Excerpted text below:

Ya'll here the one about the idiot from Montana who cut probably a $2,000 tree and didn't seal it? OUCH!!!!
I had sawn this about spring and not knowing a thing about it, threw it on stickers downstairs in the utility room.
The 2 slabs on the pallets in the above posts are included. I went to get some pics of it today and this is what I found.
On a good note though, there will be bunches of smaller pieces now.
They say laugh or cry, and I'm trying to laugh.
I guess I'll start messaging the folks who've shown interest, in that order, to find out what you want and what we can do.
Right now, I'm going to eat cheesecake. Tomorrow will be a better day.
Allan

Reactions: Like 3 | Funny 1 | Way Cool 2


----------



## NYWoodturner

Allan - Those aren't that bad... I have done far worse to lesser woods  I'd be willing to bet you can still sell the majority of that on the foreign market. That is some beautiful wood.

Reactions: Agree 4


----------



## SENC

Stunning.

Reactions: Great Post 1


----------



## Kevin

Lots of good wood there Allan. Fret not. We all started out with much to learn, and if I have learned anything in my journey, it is that I am still always learning. That wood is still worth mucho danero especially as to the call makers and pen blank guys. You could still sell it to flat artisans but the small blank guys will eat it as fast as you can list it. 

Once you cut this up, make sure to start a new thread for each group of blanks you want to list and refresh yourself with the rules. It just makes for a lot less confusion and heartache in the long run. Anyone here will help you not just staff but regular members also will help you through this. No worries man.

Reactions: Agree 2


----------



## gman2431

I guess if you're looking for people to buy/trade I'd be interested to hear more. 

No rush, whenever it's my turn and you get around to it. Just shoot me a message.

End of Excerpted text.
Given data below:

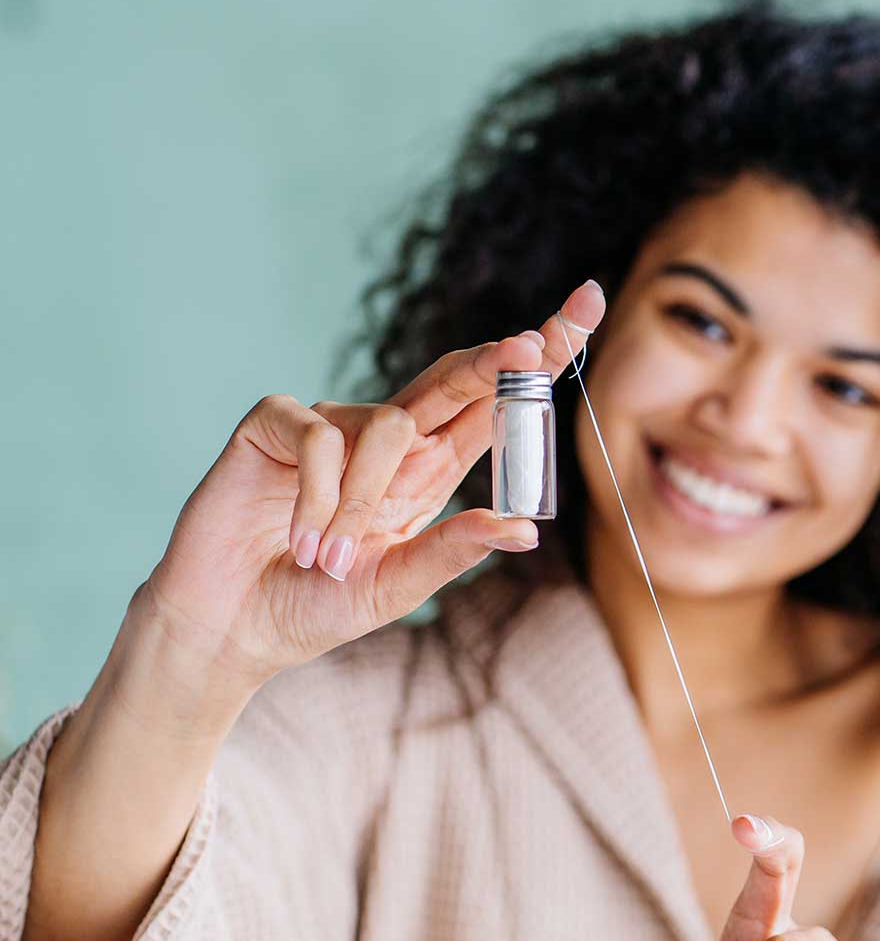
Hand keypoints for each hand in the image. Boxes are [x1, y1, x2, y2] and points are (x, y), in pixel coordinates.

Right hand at [138, 280, 607, 689]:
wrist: (234, 627)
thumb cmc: (317, 604)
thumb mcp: (399, 586)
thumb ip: (454, 551)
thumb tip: (525, 528)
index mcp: (430, 470)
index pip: (495, 407)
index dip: (537, 362)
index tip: (585, 312)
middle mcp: (388, 438)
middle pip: (456, 378)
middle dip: (498, 358)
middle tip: (532, 344)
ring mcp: (331, 424)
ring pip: (387, 425)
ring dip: (365, 502)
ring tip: (332, 559)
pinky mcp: (274, 423)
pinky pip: (322, 437)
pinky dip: (319, 496)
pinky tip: (298, 538)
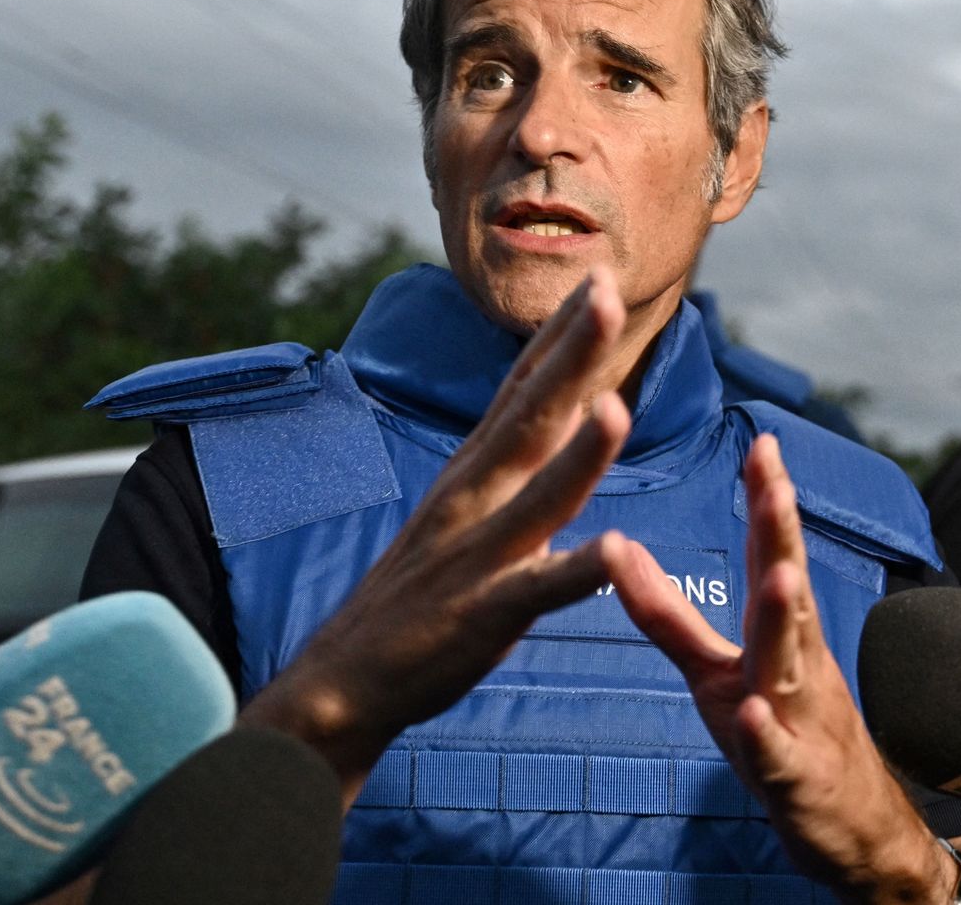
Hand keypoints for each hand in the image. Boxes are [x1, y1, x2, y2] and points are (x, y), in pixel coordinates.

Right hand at [240, 269, 632, 801]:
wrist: (344, 684)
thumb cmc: (418, 599)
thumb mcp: (466, 512)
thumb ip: (516, 465)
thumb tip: (573, 413)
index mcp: (472, 473)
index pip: (521, 387)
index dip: (560, 334)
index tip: (599, 277)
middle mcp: (471, 499)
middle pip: (529, 416)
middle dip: (570, 355)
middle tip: (608, 292)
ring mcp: (475, 555)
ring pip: (536, 496)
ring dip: (578, 455)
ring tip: (616, 409)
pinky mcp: (481, 615)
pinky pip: (533, 591)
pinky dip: (574, 571)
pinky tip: (612, 553)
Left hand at [601, 435, 956, 904]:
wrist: (851, 828)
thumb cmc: (780, 731)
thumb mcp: (716, 670)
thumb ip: (669, 614)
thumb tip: (617, 550)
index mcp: (780, 633)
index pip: (772, 554)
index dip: (767, 499)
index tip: (761, 441)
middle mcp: (797, 664)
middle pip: (788, 590)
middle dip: (781, 535)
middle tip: (774, 481)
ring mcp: (799, 719)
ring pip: (792, 664)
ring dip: (785, 621)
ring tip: (779, 580)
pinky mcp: (795, 779)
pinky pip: (778, 757)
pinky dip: (768, 737)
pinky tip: (757, 717)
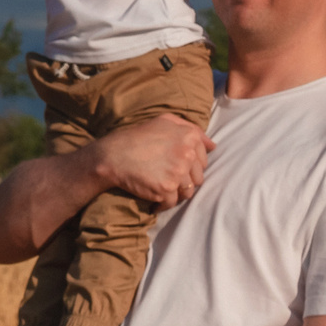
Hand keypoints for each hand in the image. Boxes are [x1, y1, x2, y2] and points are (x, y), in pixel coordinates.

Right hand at [92, 115, 215, 207]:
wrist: (113, 155)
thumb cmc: (137, 137)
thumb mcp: (165, 121)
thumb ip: (191, 129)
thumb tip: (213, 145)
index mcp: (189, 136)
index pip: (203, 159)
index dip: (190, 166)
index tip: (175, 166)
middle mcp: (187, 154)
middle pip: (198, 177)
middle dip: (185, 180)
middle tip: (167, 178)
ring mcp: (177, 173)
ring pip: (188, 192)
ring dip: (176, 193)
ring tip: (162, 189)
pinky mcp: (166, 189)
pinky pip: (172, 202)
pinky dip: (163, 204)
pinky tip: (154, 199)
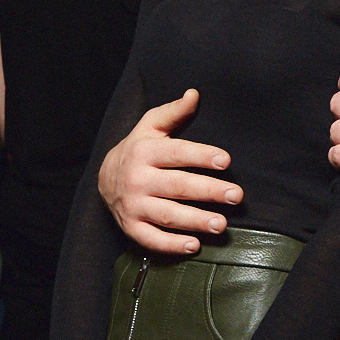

End of Given data.

## Exercise instructions
a) Give the user names of everyone who replies to Allan in the wood-slab forum thread.
b) Extend the wood-slab forum thread past its final reply.

## Results for each task
a) NYWoodturner, SENC, Kevin, gman2431

b)
----------



## woodintyuuu

Allan I would like to be in line for a couple of caps my work demands the natural edge and 4 or five inches thick is better but I could make 3 thick work in a pinch thanks and I will buy or I do have some pretty cool trade bait and I am not worried about a deal I will trade or pay fairly. I would like to be in line where ever that is. Thx. Cl

Reactions: Like 1


----------



## kazuma78

I would also definitely be interested in some. Still is some amazing pieces and I think you could still do well with it!


----------



## ChrisK

Allan, if you are interested I have a lot of briar burl for trade for some of your burly pieces (1" sq. x 5" long or 2"sq. x 6" long). 
Also, (as an European buyer), of course depending on price, I could also buy some burly or highly figured blanks.

Reactions: Funny 1


----------



## Kevin

Allan, I've moved this thread but go ahead and start a new one and transfer the list of people interested in your wood to your new thread, and leave out the word "Questions" from your new title. I've taken the liberty of making the list for you so you can copy and paste.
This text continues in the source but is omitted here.